Heartworm disease is a serious and potentially fatal disease passed onto our pets through the bite of an infected mosquito. Heartworm disease is caused by heartworms living in the heart, lungs and surrounding blood vessels of the pet. As they worms continue to grow, they can cause heart failure, lung disease and damage to blood vessels and organs. In the early stages of the disease, many dogs show few symptoms or no symptoms at all and most pet parents don't know their pet is ill until it's too late.

For this reason, prevention is by far the best option.  Heartworm preventatives are usually given as a monthly chew and work by killing the heartworm larvae before it can reach dangerous stages that cause damage to the heart muscle.  Heartworm preventative is fairly inexpensive. Depending on a pet's weight, a year's supply of heartworm preventative can cost between $35 and $80. All dogs should be tested annually for heartworm infection, and this can usually be done during a routine visit for preventive care.

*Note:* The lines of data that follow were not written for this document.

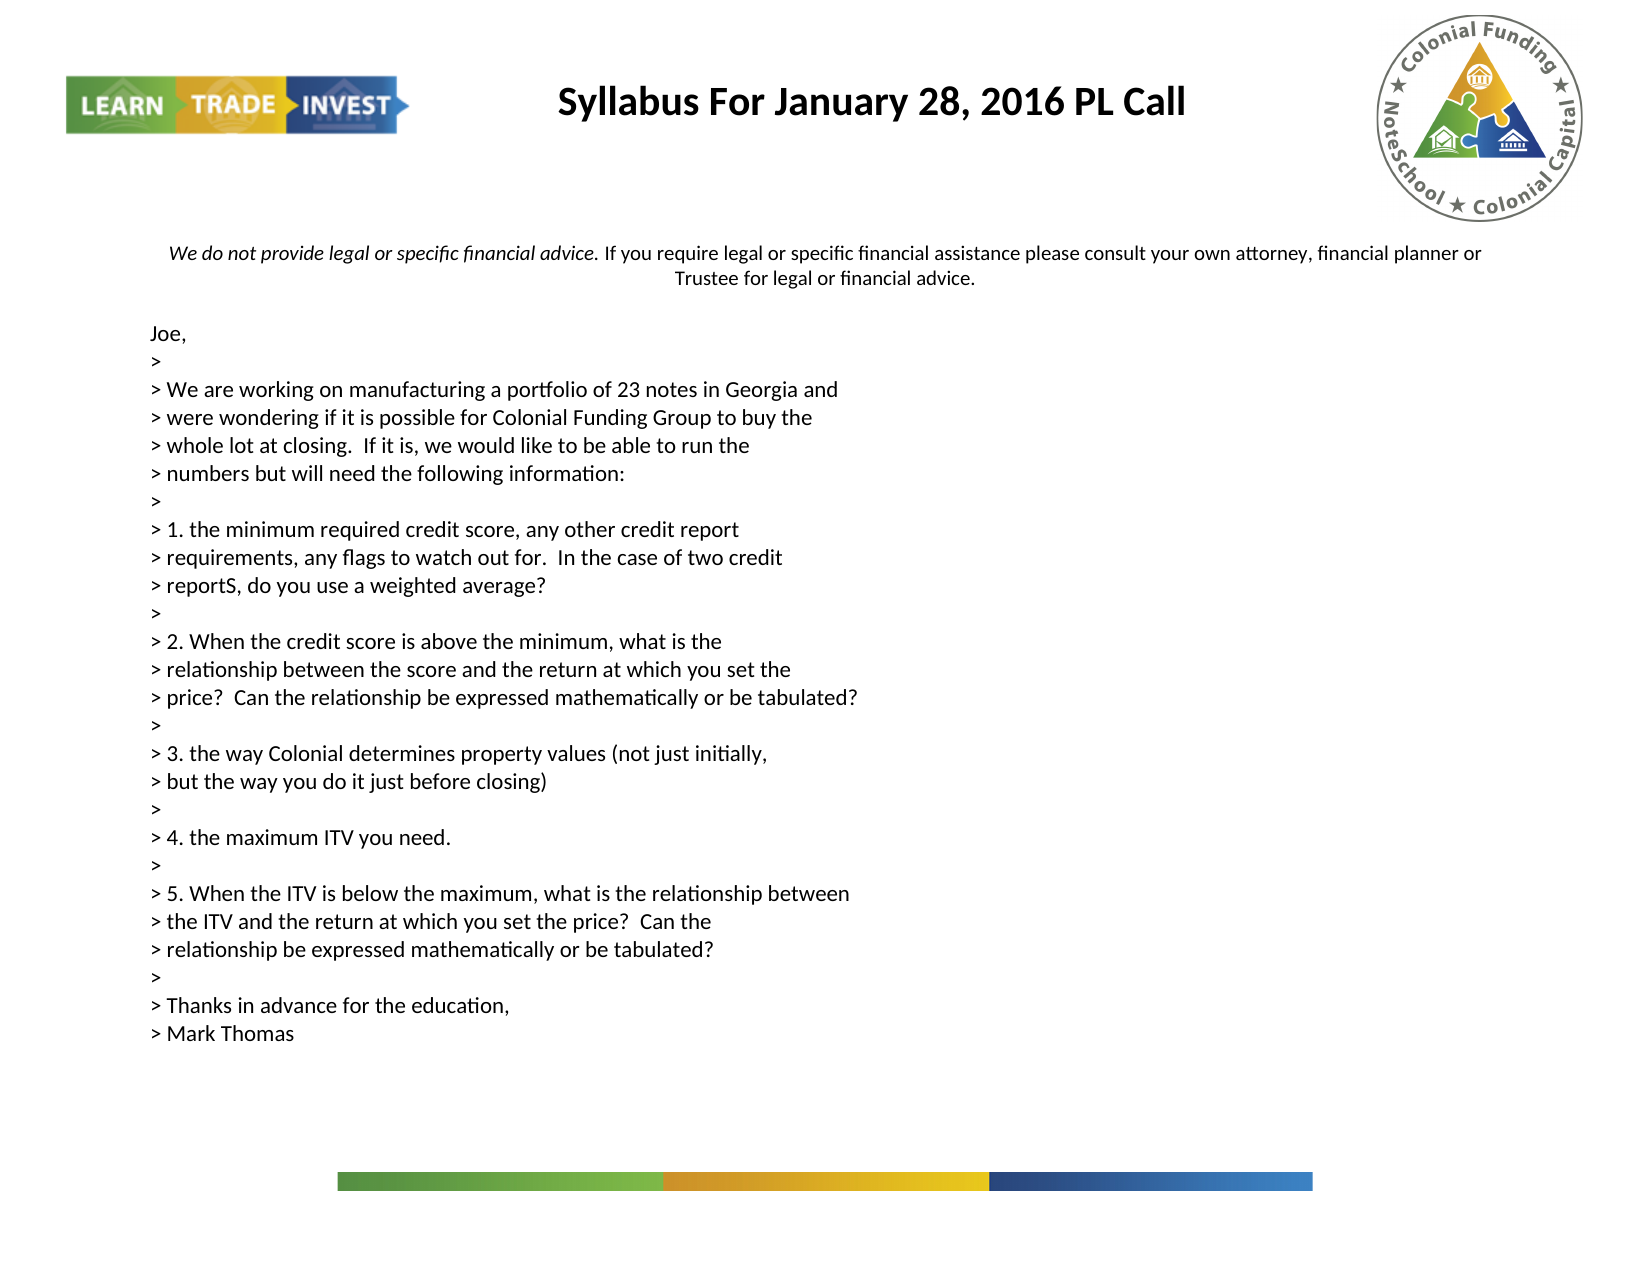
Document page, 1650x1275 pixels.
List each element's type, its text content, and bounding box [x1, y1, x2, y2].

text > [150, 711, 1500, 739]
text > price? Can the relationship be expressed mathematically or be tabulated? [150, 683, 1500, 711]
text > Thanks in advance for the education, [150, 992, 1500, 1019]
text > [150, 963, 1500, 992]
picture [337, 1172, 1313, 1191]
text > [150, 599, 1500, 627]
text > were wondering if it is possible for Colonial Funding Group to buy the [150, 403, 1500, 431]
text > the ITV and the return at which you set the price? Can the [150, 907, 1500, 936]
text > reportS, do you use a weighted average? [150, 571, 1500, 599]
text > relationship be expressed mathematically or be tabulated? [150, 936, 1500, 963]
text > [150, 795, 1500, 823]
text > requirements, any flags to watch out for. In the case of two credit [150, 543, 1500, 571]
picture [1376, 15, 1583, 222]
text > Mark Thomas [150, 1019, 1500, 1048]
text > [150, 487, 1500, 515]
picture [42, 47, 434, 159]
text > 2. When the credit score is above the minimum, what is the [150, 627, 1500, 655]
text > [150, 347, 1500, 375]
text > but the way you do it just before closing) [150, 767, 1500, 795]
text > whole lot at closing. If it is, we would like to be able to run the [150, 431, 1500, 459]
text > We are working on manufacturing a portfolio of 23 notes in Georgia and [150, 375, 1500, 403]
text Joe, [150, 319, 1500, 347]
text > relationship between the score and the return at which you set the [150, 655, 1500, 683]
text > 3. the way Colonial determines property values (not just initially, [150, 739, 1500, 767]
text > 5. When the ITV is below the maximum, what is the relationship between [150, 879, 1500, 907]
text > [150, 851, 1500, 879]
text > 1. the minimum required credit score, any other credit report [150, 515, 1500, 543]
text > 4. the maximum ITV you need. [150, 823, 1500, 851]
text > numbers but will need the following information: [150, 459, 1500, 487]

Signs of progressed heartworm disease can include coughing, reluctance to exercise, fatigue after activity, decreased appetite, and weight loss and the appearance of a swollen belly due to excess fluid in the abdomen. Once the heartworm reaches this stage of development, treatment can be costly and potentially dangerous to your pet. Treatment is given through a series of injections of Immiticide and the pet must be kept as calm as possible and be allowed to rest. Depending on the severity of the damage caused by the heartworm, some pets will be able to go back to normal activity within a few months of treatment.

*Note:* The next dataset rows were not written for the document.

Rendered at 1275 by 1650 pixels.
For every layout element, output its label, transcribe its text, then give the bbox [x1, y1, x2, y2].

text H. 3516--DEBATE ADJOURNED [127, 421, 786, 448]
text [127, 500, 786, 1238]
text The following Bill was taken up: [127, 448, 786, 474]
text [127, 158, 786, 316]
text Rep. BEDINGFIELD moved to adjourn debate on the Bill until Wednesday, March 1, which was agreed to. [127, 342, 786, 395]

As it only takes one mosquito to pass on heartworm to your pet, preventive medication remains the best option. However, there are some steps that can be taken to make your lawn and home much less hospitable to mosquitos.  Mosquitoes can breed in small amounts of stagnant water, which can be found in pools, buckets, bird baths, flower pots, toys, rain gutters, and low-lying areas in the yard. After rain make sure to dump all buckets, toys or empty flower pots that may be holding leftover rain water.  Dump kiddie or baby pools after each use and don't allow them to sit in the yard after use.

If after you have removed all possible breeding grounds, you still have a problem with mosquitoes, consider pet-friendly and non-toxic bug control such products made with Citronella, Peppermint or Eucalyptus. These products can reduce the risk of mosquitos but do NOT eliminate the possibility of them entirely.

Heartworm disease can be very scary, and with symptoms staying hidden until damage is done, it can be dangerous too! Thankfully, with one inexpensive monthly chew, it is also extremely preventable.